Stored records:
▼
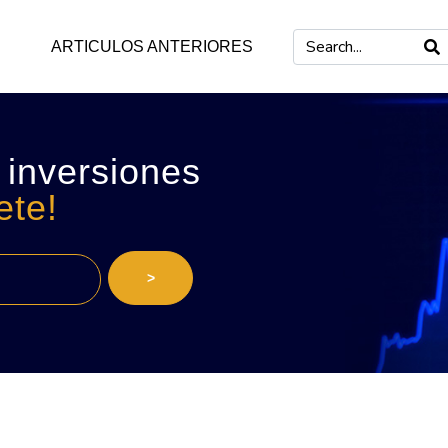
ARTICULOS ANTERIORES
 inversiones
ete!
>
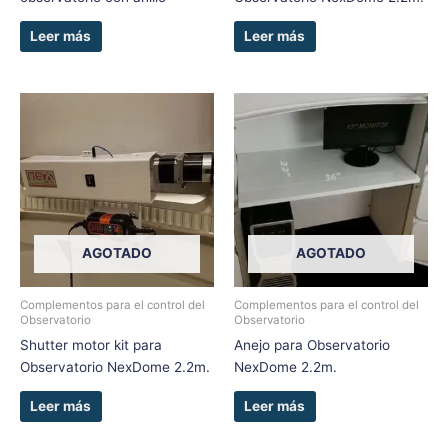
Leer más
Leer más
AGOTADO
AGOTADO
Complementos para el control del
Complementos para el control del
Observatorio
Observatorio
Shutter motor kit para
Anejo para Observatorio
Observatorio NexDome 2.2m.
NexDome 2.2m.
Leer más
Leer más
▲
Task details
Give the text lines from all of the entries above as a numbered list, leaving out blank lines and the pictures.

Solved problem
1. ARTICULOS ANTERIORES
2.  inversiones
3. ete!
4. >
5. Leer más
6. Leer más
7. AGOTADO
8. AGOTADO
9. Complementos para el control del
10. Complementos para el control del
11. Observatorio
12. Observatorio
13. Shutter motor kit para
14. Anejo para Observatorio
15. Observatorio NexDome 2.2m.
16. NexDome 2.2m.
17. Leer más
18. Leer más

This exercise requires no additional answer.